Tell us about your career path:
I started my career in sales and then marketing. I had no particular desire or interest to enter the world of finance. However, a combination of good timing a little bit of luck provided me with an opportunity to join Diageo in London, a company which I had admired for some time. I commenced as a business analyst on a temporary contract. Since then my career has followed a path encompassing a variety of roles across finance, strategy, corporate development and then out of the function into general management roles. I returned to finance about three years ago as the CFO of Blackmores.
What keeps you awake at night?
My young daughter! Apart from that, thinking about how our strategy will transform our company over the next five years and the things we need to be putting in place over the next 18 months, to ensure we are in the best position to execute on our long term strategic plans.

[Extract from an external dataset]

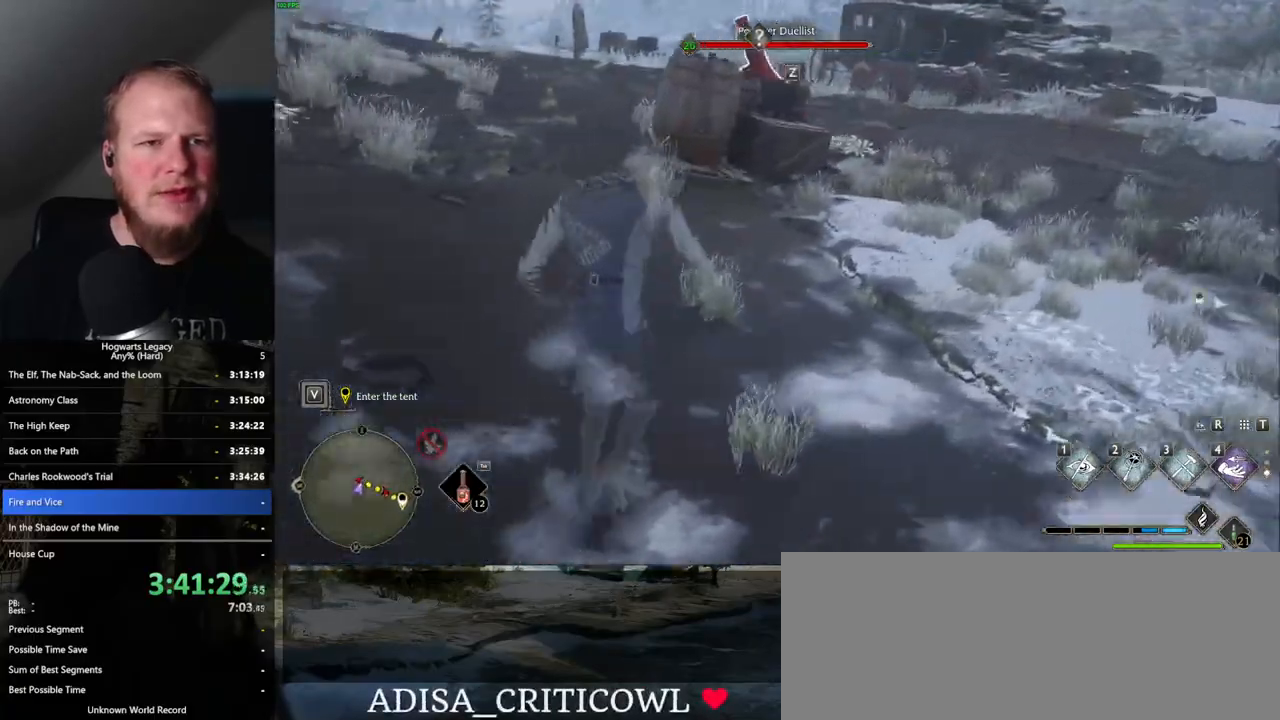
{"keys": ["w"], "mouse": [], "events": [[34, "mouse_mb5", "up"], [50, "a", "down"], [150, "a", "up"], [300, "a", "down"], [417, "a", "up"]]}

The CFO role has changed dramatically over the last decade, what further changes do you anticipate? Continued broadening of responsibilities beyond delivering on the core financial disciplines. This is already largely occurring but the lines between a CFO and a COO will become increasingly blurred. Further automation of finance processes beyond transaction processing will create capacity for the CFO role to become more involved in the operational management of the business.
How far out can a CFO plan, given the pace of change at present?
I think the answer is dependent on the industry sector, the structural dynamics at play and the pace of change impacting established business models. In some industries, planning five years and beyond with a high degree of confidence in future income streams, costs and returns can be relatively accurately determined. However, in industries facing digital disruption, changing consumer purchasing behaviours and relatively low barriers to entry, shorter term horizons of no more than three years accompanied by a more flexible and nimble approach to adjusting these plans, is more appropriate.
FEI started its mentoring program in 2003, with six prominent chief financial officers mentoring aspiring young financial executives from outside their own companies. The program has grown significantly since then. In 2017/18 about 55 companies are involved, with 66 mentees in Sydney, Melbourne and Brisbane.
Most of the mentors are the Group CFOs of major companies; in some cases they are divisional CFOs in the largest companies or former CFOs who are now CEOs, COOs, company directors or business unit heads. The companies represented include listed entities, the Australian operations of overseas listed companies, private companies and government-owned companies. Many have been FEI mentors for several years.
The mentees are nominated by a senior executive (normally the Group CFO) of a company that supports our membership and mentoring program. These companies are usually major companies in Australia.